TEXTO PROPORCIONADO >>
-- -- --

Por: Jorge Ramos
MILAN – Los rusos están por todos lados. Dos adelante y cuatro detrás de mí en la fila para mostrar el pasaporte en el aeropuerto de Venecia. El único funcionario italiano que nos atiende habla ruso.
Seis damas rusas, con bolsas y bolsas de compras, se apoderan de una mesa en un restaurante de moda cerca de Via della Spiga en Milán. Afuera, en un hermoso patio interior, un padre ruso llega con sus tres hijos perfectamente uniformados con chaquetas fosforescentes, verde y naranja. Pide en ruso una mesa, y el mesero italiano se la da inmediatamente.
El cuarto de mi hotel ofrece seis canales en ruso y sólo tres en español. En el de Londres, unos días antes, fue la misma historia. Un diario local describía cómo los inversionistas rusos, temerosos de guardar su capital en Moscú, han invadido el mercado de valores londinense y disparado los precios de las propiedades en la que ya es, sin duda, la ciudad más cara del mundo.
No es algo nuevo para mí. Vivo en Miami, donde los rusos veranean todo el año y su presencia en clubes, los malls y en restaurantes de lujo ha dejado de llamar la atención.
Los rusos están por todos lados porque pueden. Antes de la desintegración de la Unión Soviética en 1991, muy pocos podían salir. Luego, las 15 naciones independientes que surgieron (incluyendo Rusia) se tardaron años en hacer una dolorosísima transición a una economía de mercado. Hace menos de una década que los rusos que se beneficiaron con las privatizaciones de las empresas estatales empezaron a salir en masa a comprar y conquistar el mundo.
No fue fácil dejar de ser una gran potencia. Todavía en el 2006 una encuesta concluyó que el 66 por ciento de los rusos resentía la desaparición de la Unión Soviética. Por supuesto; eran una poderosa potencia militar, con miles de bombas nucleares, y el mundo los trataba con respeto y miedo. Pasar del socialismo con un solo partido político a un sistema relativamente democrático y capitalista fue una verdadera terapia de shock.
Pero el impacto del cambio ya pasó y ahora es, de nuevo, la época de la expansión. Los rusos quieren más. Y aquí es donde entra el presidente Vladimir Putin, quien ha maniobrado hábilmente para quedarse en el poder, y quien no deja pasar ninguna oportunidad de quitarse la camisa en público.
Las olimpíadas de Sochi se realizaron con éxito y ya se preparan para el Mundial de fútbol del 2018. Todo en grande. Además, Putin no quiere lecciones de democracia de Estados Unidos, un país que invadió Irak sin razón; que tiene decenas de prisioneros sin cargos en Guantánamo; y que ha espiado las llamadas o correos de millones en el mundo.

-- -- --

CONJUNTO DE DATOS >>
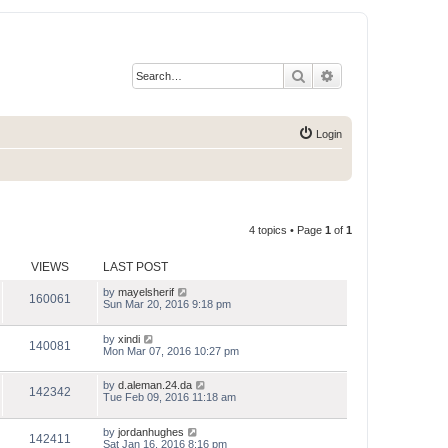
Search
Advanced search
Login
4 topics • Page
1
of
1
VIEWS
LAST POST
by
mayelsherif
160061
Sun Mar 20, 2016 9:18 pm
by
xindi
140081
Mon Mar 07, 2016 10:27 pm
by
d.aleman.24.da
142342
Tue Feb 09, 2016 11:18 am
by
jordanhughes
142411
Sat Jan 16, 2016 8:16 pm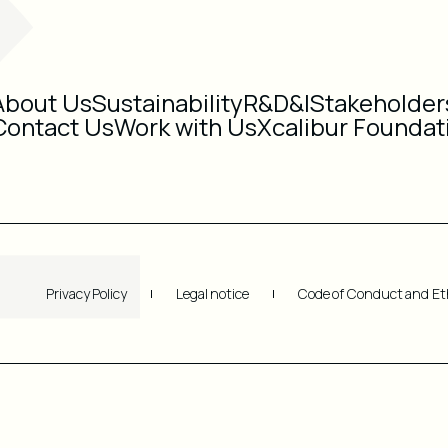
About Us
Sustainability
R&D&I
Stakeholder
Contact Us
Work with Us
Xcalibur Foundat
Privacy Policy
Legal notice
Code of Conduct and Et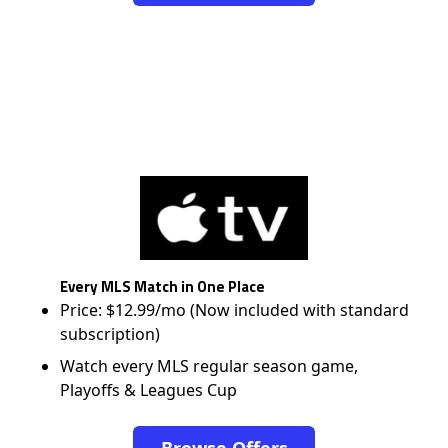
Every MLS Match in One Place
Price: $12.99/mo (Now included with standard
subscription)
Watch every MLS regular season game,
Playoffs & Leagues Cup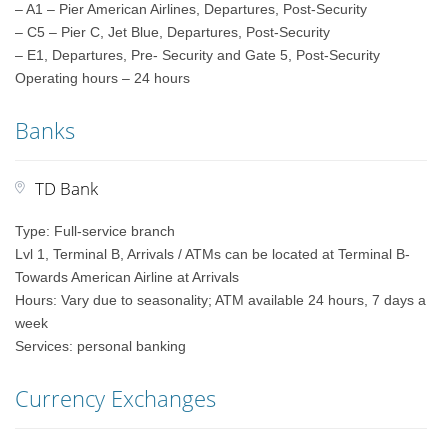
– A1 – Pier American Airlines, Departures, Post-Security
– C5 – Pier C, Jet Blue, Departures, Post-Security
– E1, Departures, Pre- Security and Gate 5, Post-Security
Operating hours – 24 hours
Banks
TD Bank
Type: Full-service branch
Lvl 1, Terminal B, Arrivals / ATMs can be located at Terminal B-
Towards American Airline at Arrivals
Hours: Vary due to seasonality; ATM available 24 hours, 7 days a
week
Services: personal banking
Currency Exchanges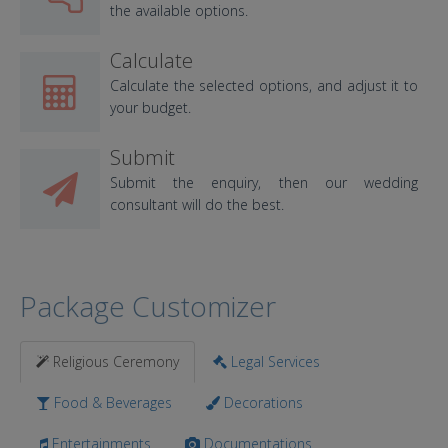
the available options.
Calculate
Calculate the selected options, and adjust it to
your budget.
Submit
Submit the enquiry, then our wedding
consultant will do the best.
Package Customizer
Religious Ceremony
Legal Services
Food & Beverages
Decorations
Entertainments
Documentations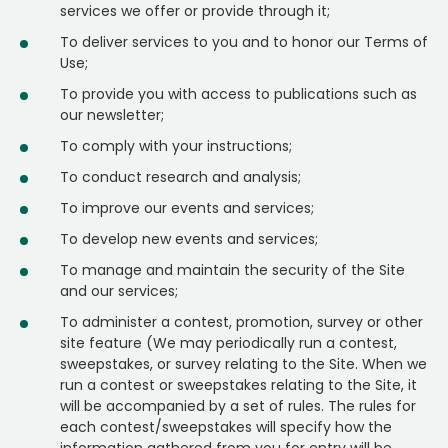
services we offer or provide through it;
To deliver services to you and to honor our Terms of
Use;
To provide you with access to publications such as
our newsletter;
To comply with your instructions;
To conduct research and analysis;
To improve our events and services;
To develop new events and services;
To manage and maintain the security of the Site
and our services;
To administer a contest, promotion, survey or other
site feature (We may periodically run a contest,
sweepstakes, or survey relating to the Site. When we
run a contest or sweepstakes relating to the Site, it
will be accompanied by a set of rules. The rules for
each contest/sweepstakes will specify how the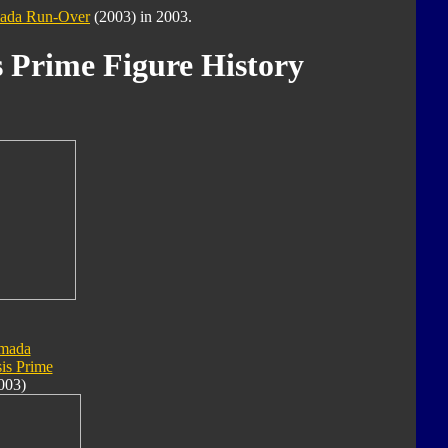
ada Run-Over
(2003) in 2003.
 Prime Figure History
mada
is Prime
003)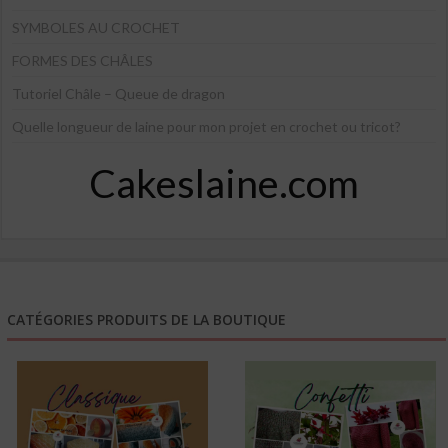
SYMBOLES AU CROCHET
FORMES DES CHÂLES
Tutoriel Châle – Queue de dragon
Quelle longueur de laine pour mon projet en crochet ou tricot?
Cakeslaine.com
CATÉGORIES PRODUITS DE LA BOUTIQUE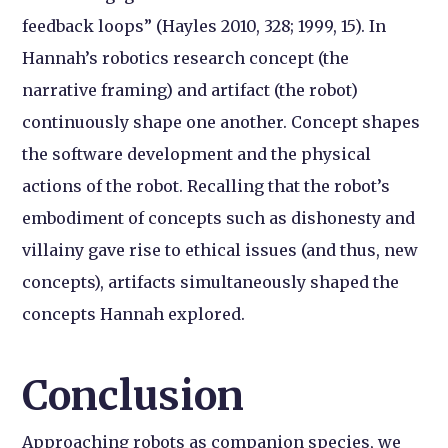
feedback loops” (Hayles 2010, 328; 1999, 15). In
Hannah’s robotics research concept (the
narrative framing) and artifact (the robot)
continuously shape one another. Concept shapes
the software development and the physical
actions of the robot. Recalling that the robot’s
embodiment of concepts such as dishonesty and
villainy gave rise to ethical issues (and thus, new
concepts), artifacts simultaneously shaped the
concepts Hannah explored.
Conclusion
Approaching robots as companion species, we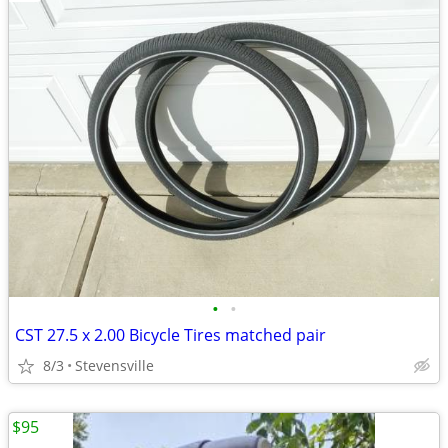
•
•
CST 27.5 x 2.00 Bicycle Tires matched pair
8/3
Stevensville
$95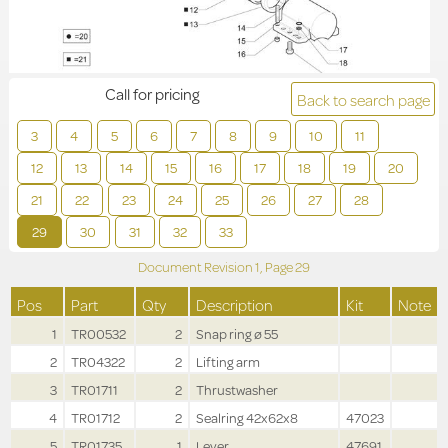
Call for pricing
Back to search page
3
4
5
6
7
8
9
10
11
12
13
14
15
16
17
18
19
20
21
22
23
24
25
26
27
28
29
30
31
32
33
Document Revision
1,
Page
29
Pos
Part
Qty
Description
Kit
Note
1
TR00532
2
Snap ring ø 55
2
TR04322
2
Lifting arm
3
TR01711
2
Thrustwasher
4
TR01712
2
Sealring 42x62x8
47023
5
TR01735
1
Lever
47691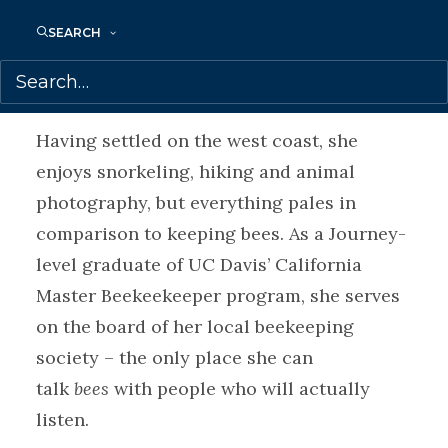
the hunting and butchering of wild game.
SEARCH
These experiences were the impetus for
her debut novel.
Having settled on the west coast, she
enjoys snorkeling, hiking and animal
photography, but everything pales in
comparison to keeping bees. As a Journey-
level graduate of UC Davis’ California
Master Beekeekeeper program, she serves
on the board of her local beekeeping
society – the only place she can
talk
bees
with people who will actually
listen.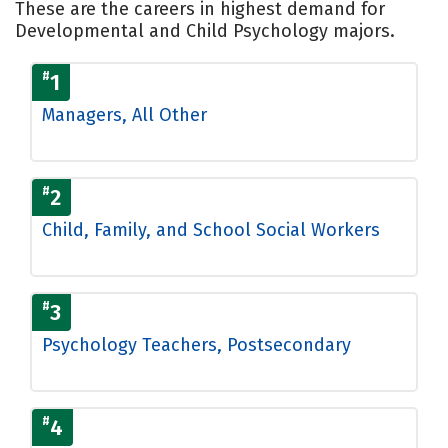
These are the careers in highest demand for
Developmental and Child Psychology majors.
#
1
Managers, All Other
#
2
Child, Family, and School Social Workers
#
3
Psychology Teachers, Postsecondary
#
4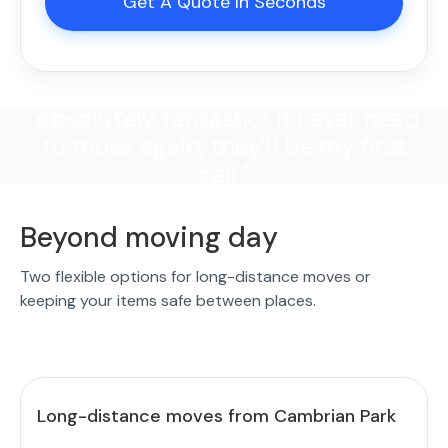
Get A Quote In Seconds
"Absolutely fantastic! If I ever need
to move again, they'll be my first
call."
Beyond moving day
Two flexible options for long-distance moves or
keeping your items safe between places.
Long-distance moves from Cambrian Park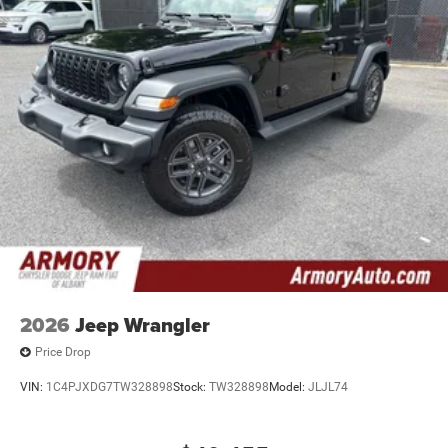
2026
Jeep Wrangler
Price Drop
VIN:
1C4PJXDG7TW328898
Stock:
TW328898
Model:
JLJL74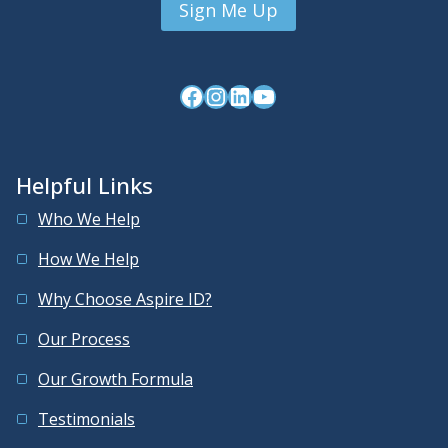
Facebook
Instagram
LinkedIn
YouTube
Helpful Links
Who We Help
How We Help
Why Choose Aspire ID?
Our Process
Our Growth Formula
Testimonials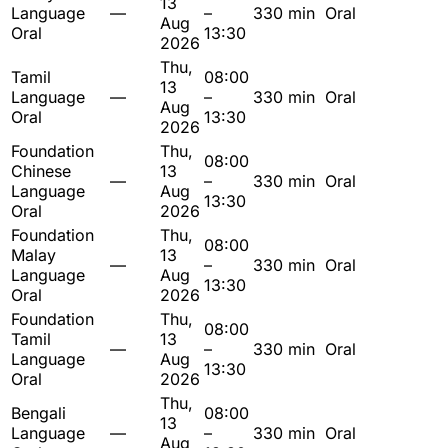
13
Language
—
–
330 min
Oral
Aug
Oral
13:30
2026
Thu,
Tamil
08:00
13
Language
—
–
330 min
Oral
Aug
Oral
13:30
2026
Foundation
Thu,
08:00
Chinese
13
—
–
330 min
Oral
Language
Aug
13:30
Oral
2026
Foundation
Thu,
08:00
Malay
13
—
–
330 min
Oral
Language
Aug
13:30
Oral
2026
Foundation
Thu,
08:00
Tamil
13
—
–
330 min
Oral
Language
Aug
13:30
Oral
2026
Thu,
Bengali
08:00
13
Language
—
–
330 min
Oral
Aug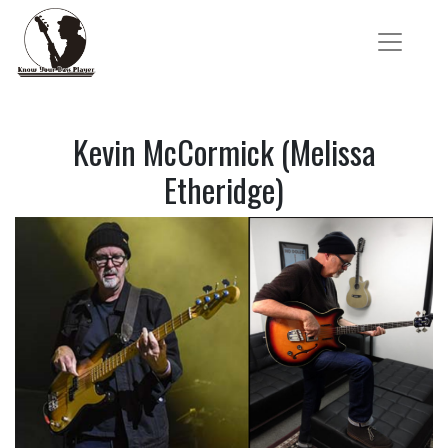
Kevin McCormick (Melissa
Etheridge)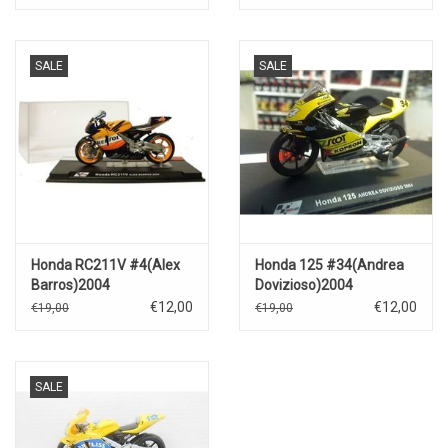
SALE
SALE
Honda RC211V #4(Alex
Honda 125 #34(Andrea
Barros)2004
Dovizioso)2004
€12,00
€12,00
€19,00
€19,00
SALE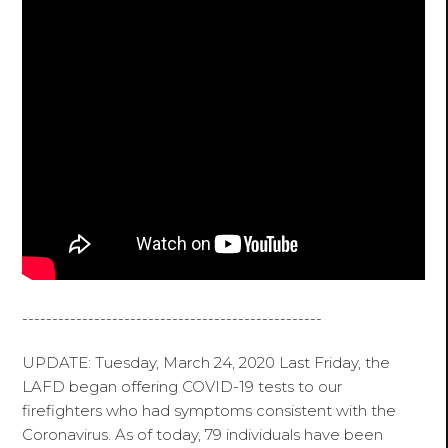
--------------------------------------------------
UPDATE: Tuesday, March 24, 2020 Last Friday, the
LAFD began offering COVID-19 tests to our
firefighters who had symptoms consistent with the
Coronavirus. As of today, 79 individuals have been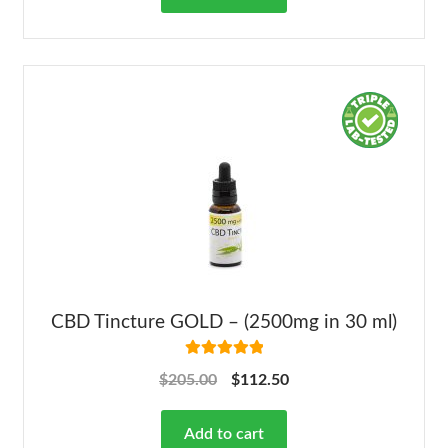
CBD Tincture GOLD – (2500mg in 30 ml)
Rated
5.00
$
205.00
$
112.50
out of 5
Add to cart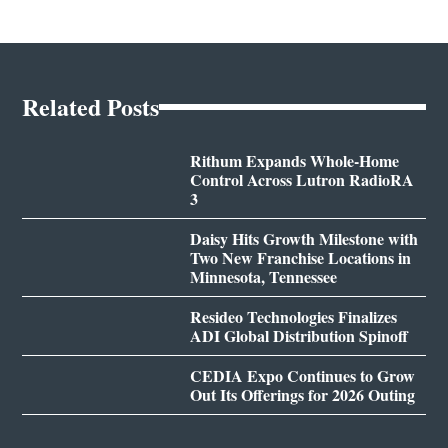
Related Posts
Rithum Expands Whole-Home
Control Across Lutron RadioRA
3
Daisy Hits Growth Milestone with
Two New Franchise Locations in
Minnesota, Tennessee
Resideo Technologies Finalizes
ADI Global Distribution Spinoff
CEDIA Expo Continues to Grow
Out Its Offerings for 2026 Outing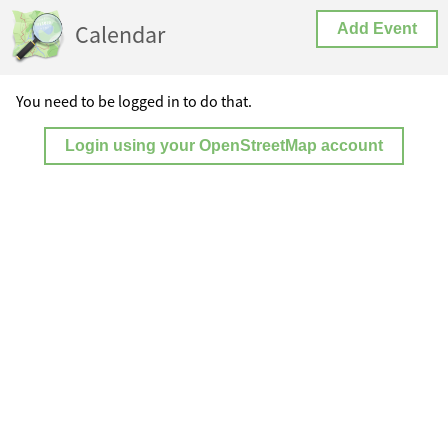
Calendar
Add Event
You need to be logged in to do that.
Login using your OpenStreetMap account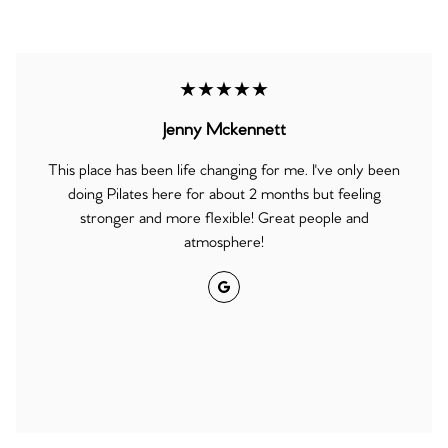
★★★★★
Jenny Mckennett
This place has been life changing for me. I've only been
doing Pilates here for about 2 months but feeling
stronger and more flexible! Great people and
atmosphere!
Google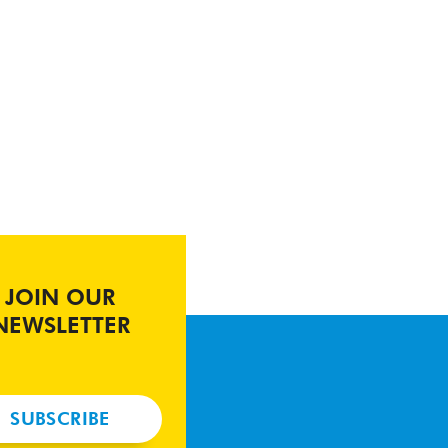
JOIN OUR
NEWSLETTER
SUBSCRIBE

-- -- --

PROBLEMA A RESOLVER >>
Según el texto sobre los rusos, ¿qué porcentaje de los rusos resentía la desaparición de la Unión Soviética en la encuesta de 2006?

RESPUESTA DEL EJERCICIO >>
El 66 por ciento.